The Court of Appeal agreed with the application judge that “a lot or parcel of land” under the OWRA means a parcel of land that can be legally conveyed. Since the leasehold interests were only with respect to use of the land, and not ownership, these leasehold lots were not deemed to be a “lot or parcel of land” for the purpose of the OWRA. The result was that section 53(6.1)(b) of the OWRA applies because there was more than one septic systems on each of the five parcels of land and in their aggregate the design capacity is well in excess of 10,000 litres per day.

Conclusion:

Reading between the lines, one is left with the impression that the municipality may not have had the resources to deal with the daunting task of inspecting all 733 septic systems, and that the MOE was simply better suited to the task. However, it should be noted that municipalities do have the necessary legislative authority to establish sewage system maintenance and inspection Programs in sensitive water areas. For more information on these programs, see the Ministry of Municipal Affairs and Housing’s overview here.
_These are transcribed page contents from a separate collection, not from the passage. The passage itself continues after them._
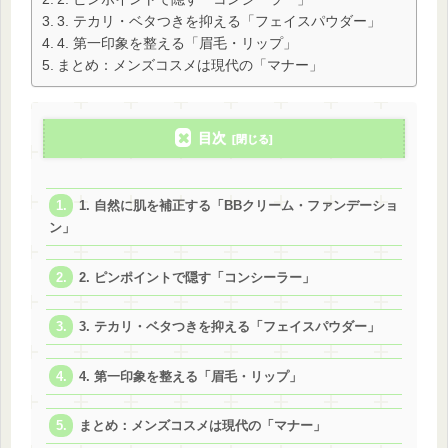
3. テカリ・ベタつきを抑える「フェイスパウダー」
4. 第一印象を整える「眉毛・リップ」
まとめ：メンズコスメは現代の「マナー」
目次
1. 自然に肌を補正する「BBクリーム・ファンデーショ
ン」
2. ピンポイントで隠す「コンシーラー」
3. テカリ・ベタつきを抑える「フェイスパウダー」
4. 第一印象を整える「眉毛・リップ」
まとめ：メンズコスメは現代の「マナー」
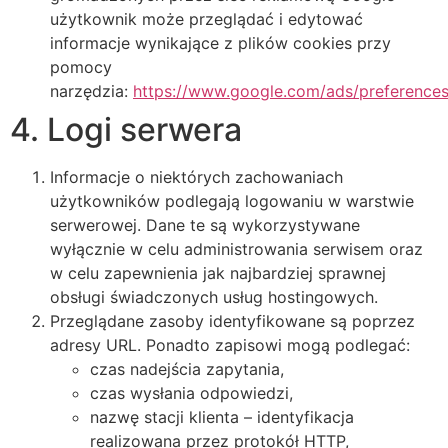
użytkownik może przeglądać i edytować
informacje wynikające z plików cookies przy
pomocy
narzędzia:
https://www.google.com/ads/preferences
4. Logi serwera
Informacje o niektórych zachowaniach
użytkowników podlegają logowaniu w warstwie
serwerowej. Dane te są wykorzystywane
wyłącznie w celu administrowania serwisem oraz
w celu zapewnienia jak najbardziej sprawnej
obsługi świadczonych usług hostingowych.
Przeglądane zasoby identyfikowane są poprzez
adresy URL. Ponadto zapisowi mogą podlegać:
czas nadejścia zapytania,
czas wysłania odpowiedzi,
nazwę stacji klienta – identyfikacja
realizowana przez protokół HTTP,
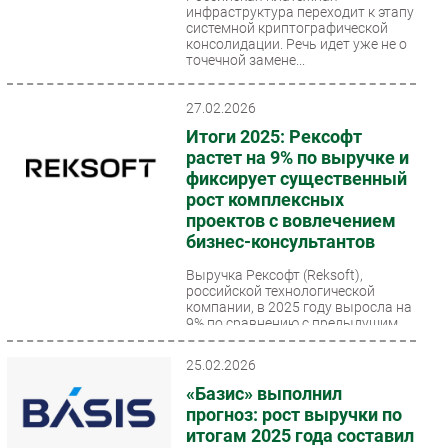
инфраструктура переходит к этапу
Безопасность
системной криптографической
консолидации. Речь идет уже не о
Инновации
точечной замене...
CIO/Управление ИТ
27.02.2026
Гаджеты
Итоги 2025: Рексофт
Здоровье
растет на 9% по выручке и
фиксирует существенный
РАЗДЕЛЫ
рост комплексных
проектов с вовлечением
Новости
бизнес-консультантов
Аналитика
Выручка Рексофт (Reksoft),
Интервью
российской технологической
компании, в 2025 году выросла на
Мероприятия
9% по сравнению с предыдущим
периодом и составила...
Проекты
25.02.2026
IT класс
«Базис» выполнил
Тестовый стенд
прогноз: рост выручки по
Каталог компаний
итогам 2025 года составил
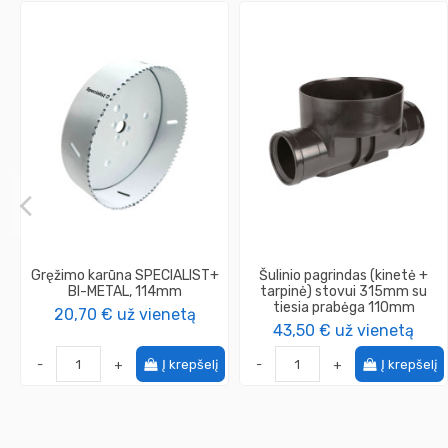
Gręžimo karūna SPECIALIST+
Šulinio pagrindas (kinetė +
BI-METAL, 114mm
tarpinė) stovui 315mm su
tiesia prabėga 110mm
20,70 €
už vienetą
43,50 €
už vienetą
-
+
Į krepšelį
-
+
Į krepšelį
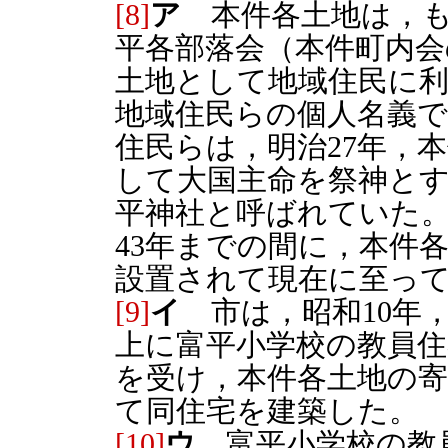
[8]
ア
本件各土地は，も
平各部落会（本件町内会
土地として地域住民に
地域住民らの個人名義
住民らは，明治27年，
して大国主命を祭神と
平神社と呼ばれていた。
43年までの間に，本件
設置されて現在に至っ
[9]
イ
市は，昭和10年
上に富平小学校の教員
を受け，本件各土地の寄
て同住宅を建築した。
[10]
ウ
富平小学校の教員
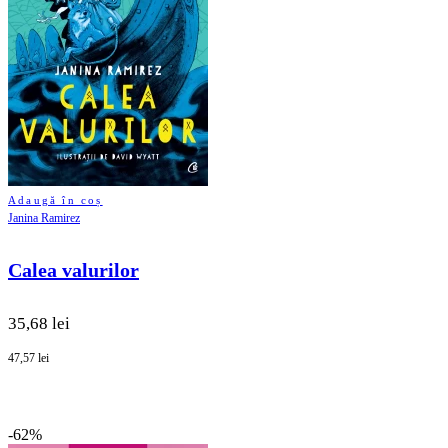
Adaugă în coș
Janina Ramirez
Calea valurilor
35,68 lei
47,57 lei
-62%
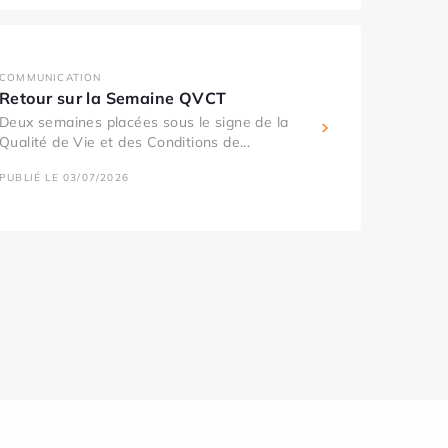
COMMUNICATION
Retour sur la Semaine QVCT
Deux semaines placées sous le signe de la
Qualité de Vie et des Conditions de...
PUBLIÉ LE 03/07/2026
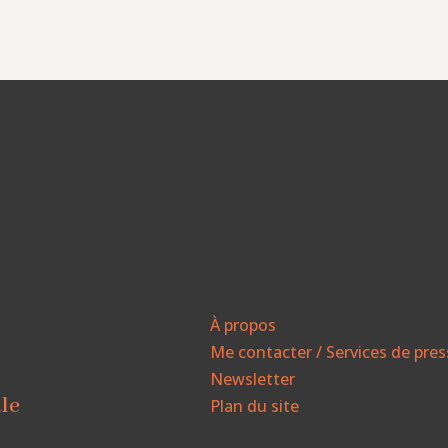
À propos
Me contacter / Services de pre
Newsletter
ale
Plan du site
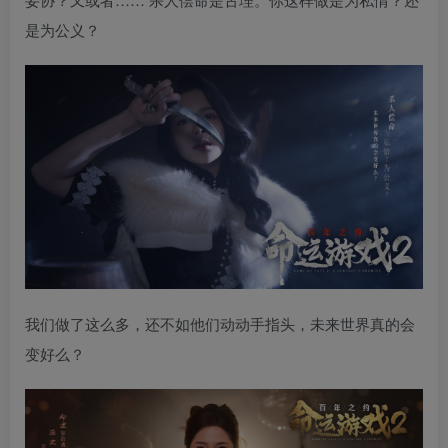
是为公义？
我们做了这么多，还不如他们动动手指头，未来世界真的会
变好么？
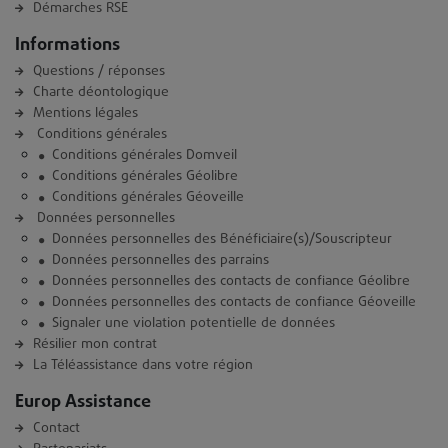
Démarches RSE
Informations
Questions / réponses
Charte déontologique
Mentions légales
Conditions générales
Conditions générales Domveil
Conditions générales Géolibre
Conditions générales Géoveille
Données personnelles
Données personnelles des Bénéficiaire(s)/Souscripteur
Données personnelles des parrains
Données personnelles des contacts de confiance Géolibre
Données personnelles des contacts de confiance Géoveille
Signaler une violation potentielle de données
Résilier mon contrat
La Téléassistance dans votre région
Europ Assistance
Contact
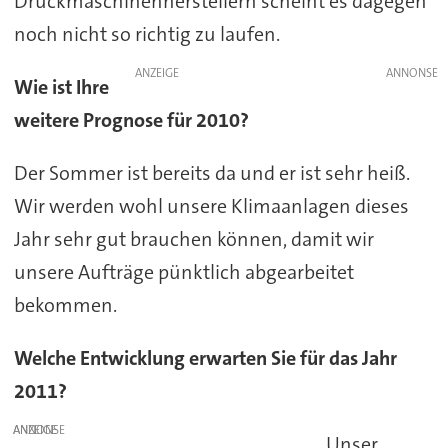
Druckmaschinenherstellern scheint es dagegen
noch nicht so richtig zu laufen.
ANZEIGE
Wie ist Ihre
weitere Prognose für 2010?
Der Sommer ist bereits da und er ist sehr heiß.
Wir werden wohl unsere Klimaanlagen dieses
Jahr sehr gut brauchen können, damit wir
unsere Aufträge pünktlich abgearbeitet
bekommen.
Welche Entwicklung erwarten Sie für das Jahr
2011?
ANZEIGE
Unser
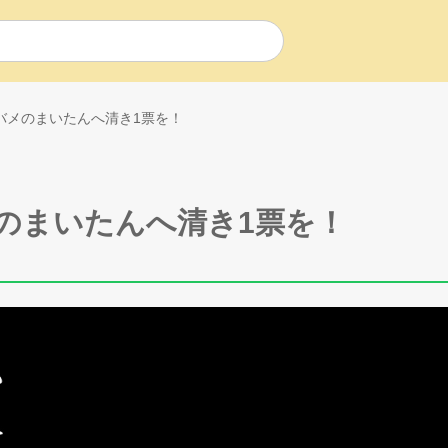
バメのまいたんへ清き1票を！
のまいたんへ清き1票を！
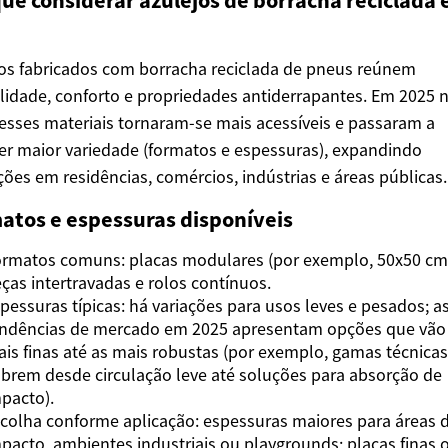
que considerar azulejos de borracha reciclada
os fabricados com borracha reciclada de pneus reúnem
lidade, conforto e propriedades antiderrapantes. Em 2025 
 esses materiais tornaram-se mais acessíveis e passaram a
er maior variedade (formatos e espessuras), expandindo
ções em residências, comércios, indústrias e áreas públicas.
atos e espessuras disponíveis
rmatos comuns: placas modulares (por exemplo, 50x50 cm
ças intertravadas e rolos contínuos.
pessuras típicas: há variações para usos leves e pesados; a
ndências de mercado em 2025 apresentam opções que vão
is finas até as mais robustas (por exemplo, gamas técnica
brem desde circulação leve até soluções para absorção de
pacto).
colha conforme aplicação: espessuras maiores para áreas 
pacto, ambientes industriais ou playgrounds; placas finas 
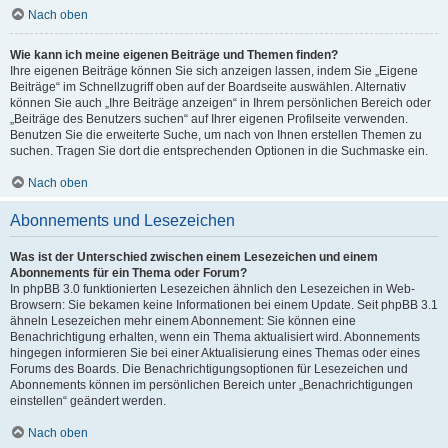
Nach oben
Wie kann ich meine eigenen Beiträge und Themen finden?
Ihre eigenen Beiträge können Sie sich anzeigen lassen, indem Sie „Eigene
Beiträge“ im Schnellzugriff oben auf der Boardseite auswählen. Alternativ
können Sie auch „Ihre Beiträge anzeigen“ in Ihrem persönlichen Bereich oder
„Beiträge des Benutzers suchen“ auf Ihrer eigenen Profilseite verwenden.
Benutzen Sie die erweiterte Suche, um nach von Ihnen erstellen Themen zu
suchen. Tragen Sie dort die entsprechenden Optionen in die Suchmaske ein.
Nach oben
Abonnements und Lesezeichen
Was ist der Unterschied zwischen einem Lesezeichen und einem
Abonnements für ein Thema oder Forum?
In phpBB 3.0 funktionierten Lesezeichen ähnlich den Lesezeichen in Web-
Browsern: Sie bekamen keine Informationen bei einem Update. Seit phpBB 3.1
ähneln Lesezeichen mehr einem Abonnement: Sie können eine
Benachrichtigung erhalten, wenn ein Thema aktualisiert wird. Abonnements
hingegen informieren Sie bei einer Aktualisierung eines Themas oder eines
Forums des Boards. Die Benachrichtigungsoptionen für Lesezeichen und
Abonnements können im persönlichen Bereich unter „Benachrichtigungen
einstellen“ geändert werden.
Nach oben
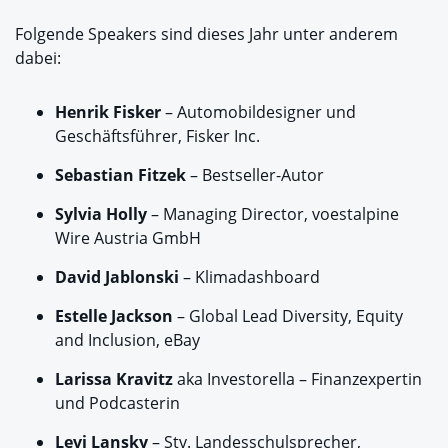
Folgende Speakers sind dieses Jahr unter anderem
dabei:
Henrik Fisker
– Automobildesigner und
Geschäftsführer, Fisker Inc.
Sebastian Fitzek
– Bestseller-Autor
Sylvia Holly
– Managing Director, voestalpine
Wire Austria GmbH
David Jablonski
– Klimadashboard
Estelle Jackson
– Global Lead Diversity, Equity
and Inclusion, eBay
Larissa Kravitz
aka Investorella – Finanzexpertin
und Podcasterin
Levi Lansky
– Stv. Landesschulsprecher,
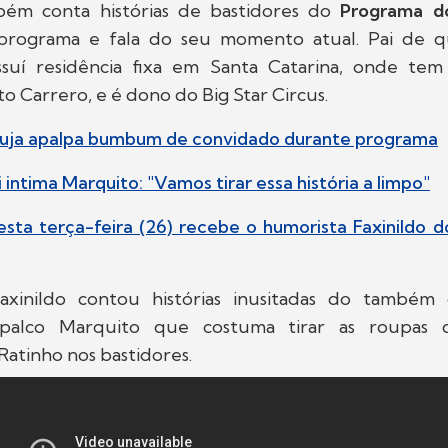
bém conta histórias de bastidores do
Programa d
 programa e fala do seu momento atual. Pai de qu
ssuí residência fixa em Santa Catarina, onde te
o Carrero, e é dono do Big Star Circus.
ruja apalpa bumbum de convidado durante programa
i intima Marquito: "Vamos tirar essa história a limpo"
esta terça-feira (26) recebe o humorista Faxinildo 
Faxinildo contou histórias inusitadas do também
 palco Marquito que costuma tirar as roupas 
atinho nos bastidores.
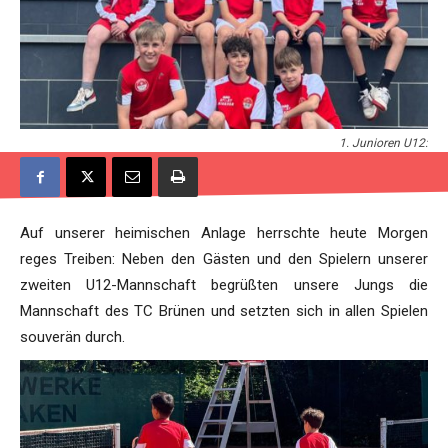
1. Junioren U12:
Auf unserer heimischen Anlage herrschte heute Morgen
reges Treiben: Neben den Gästen und den Spielern unserer
zweiten U12-Mannschaft begrüßten unsere Jungs die
Mannschaft des TC Brünen und setzten sich in allen Spielen
souverän durch.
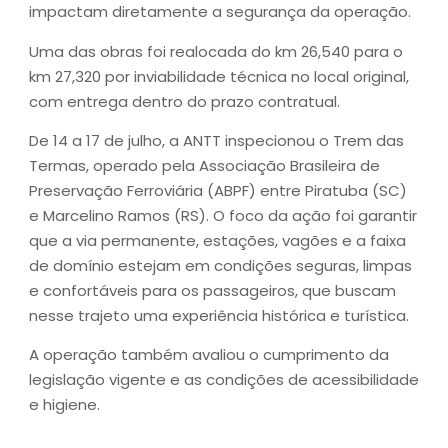
impactam diretamente a segurança da operação.
Uma das obras foi realocada do km 26,540 para o
km 27,320 por inviabilidade técnica no local original,
com entrega dentro do prazo contratual.
De 14 a 17 de julho, a ANTT inspecionou o Trem das
Termas, operado pela Associação Brasileira de
Preservação Ferroviária (ABPF) entre Piratuba (SC)
e Marcelino Ramos (RS). O foco da ação foi garantir
que a via permanente, estações, vagões e a faixa
de domínio estejam em condições seguras, limpas
e confortáveis para os passageiros, que buscam
nesse trajeto uma experiência histórica e turística.
A operação também avaliou o cumprimento da
legislação vigente e as condições de acessibilidade
e higiene.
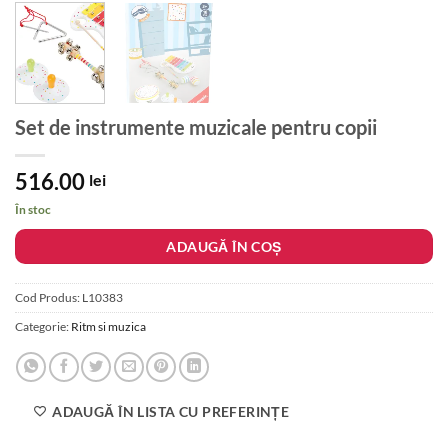
Set de instrumente muzicale pentru copii
516.00
lei
În stoc
ADAUGĂ ÎN COȘ
Cod Produs:
L10383
Categorie:
Ritm si muzica
ADAUGĂ ÎN LISTA CU PREFERINȚE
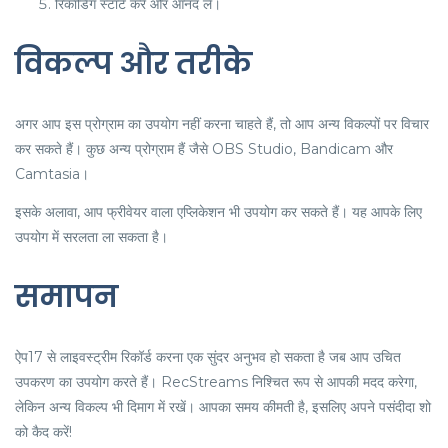
रिकॉर्डिंग स्टार्ट करें और आनंद लें।
विकल्प और तरीके
अगर आप इस प्रोग्राम का उपयोग नहीं करना चाहते हैं, तो आप अन्य विकल्पों पर विचार
कर सकते हैं। कुछ अन्य प्रोग्राम हैं जैसे OBS Studio, Bandicam और
Camtasia।
इसके अलावा, आप फ्रीवेयर वाला एप्लिकेशन भी उपयोग कर सकते हैं। यह आपके लिए
उपयोग में सरलता ला सकता है।
समापन
ऐप17 से लाइवस्ट्रीम रिकॉर्ड करना एक सुंदर अनुभव हो सकता है जब आप उचित
उपकरण का उपयोग करते हैं। RecStreams निश्चित रूप से आपकी मदद करेगा,
लेकिन अन्य विकल्प भी दिमाग में रखें। आपका समय कीमती है, इसलिए अपने पसंदीदा शो
को कैद करें!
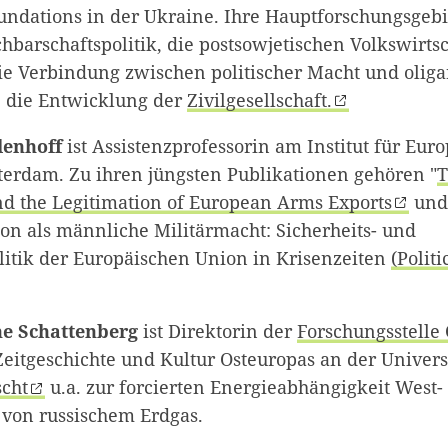
undations in der Ukraine
. Ihre Hauptforschungsgebi
hbarschaftspolitik, die postsowjetischen Volkswirts
ie Verbindung zwischen politischer Macht und oliga
e die Entwicklung der
Zivilgesellschaft.
enhoff
ist Assistenzprofessorin am Institut für Eur
terdam. Zu ihren jüngsten Publikationen gehören
"
T
and the Legitimation of European Arms Exports
und
on als männliche Militärmacht: Sicherheits- und
litik der Europäischen Union in Krisenzeiten
(Politi
e Schattenberg
ist Direktorin der
Forschungsstelle
Zeitgeschichte und Kultur Osteuropas an der Univers
scht
u.a. zur forcierten Energieabhängigkeit West-
 von russischem Erdgas.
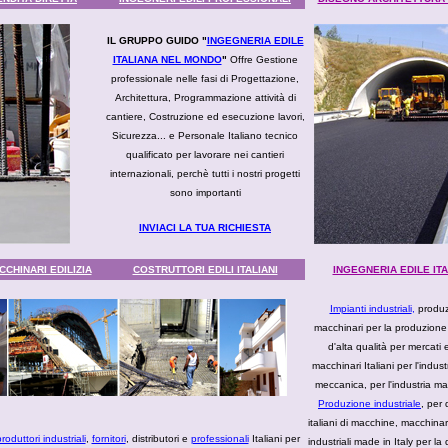
IL GRUPPO GUIDO "
INGEGNERIA EDILE
ITALIANA NEL MONDO
"
Offre Gestione
professionale nelle fasi di Progettazione,
Architettura, Programmazione attività di
cantiere, Costruzione ed esecuzione lavori,
Sicurezza... e Personale Italiano tecnico
qualificato per lavorare nei cantieri
internazionali, perchè tutti i nostri progetti
sono importanti
INVIACI LA TUA RICHIESTA
CHINARI EDILIZIA
COSTRUTTORI EDILI ITALIANI
INGEGNERIA EDILE IT
Impianti industriali
,
produz
macchinari per la produzione 
d'alta qualità per mercati 
macchinari Italiani per l'indust
meccanica, per l'industria mad
Produzione industriale
, per 
italiani di macchine, macchinar
roduttori industriali
,
fornitori
, distributori e
professionali
Italiani per
industriali made in Italy per la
[1] While not explained in the decision, a septic system meets the definition of a “building” in section 1(1) of the Building Code Act, 1992, S.O. 1992, C. 23, which reads: “‘building’ means… (c.1) a sewage system”. Sewage systems are further defined in Article 1.4.1.2. of Division A of the Building Code (Ontario Regulation. 332/12), and limited to those that are situated wholly on the property of the building they serve with “a design capacity of 10,000 litres per day or less.”

[2] This will vary in different municipalities since the Building Code Act contains sufficient authority for a municipality to establish sewage system maintenance and inspection programs, and many have. It should also be noted that a faulty septic system that was actually leaking sewage into the environment would contravene the EPA.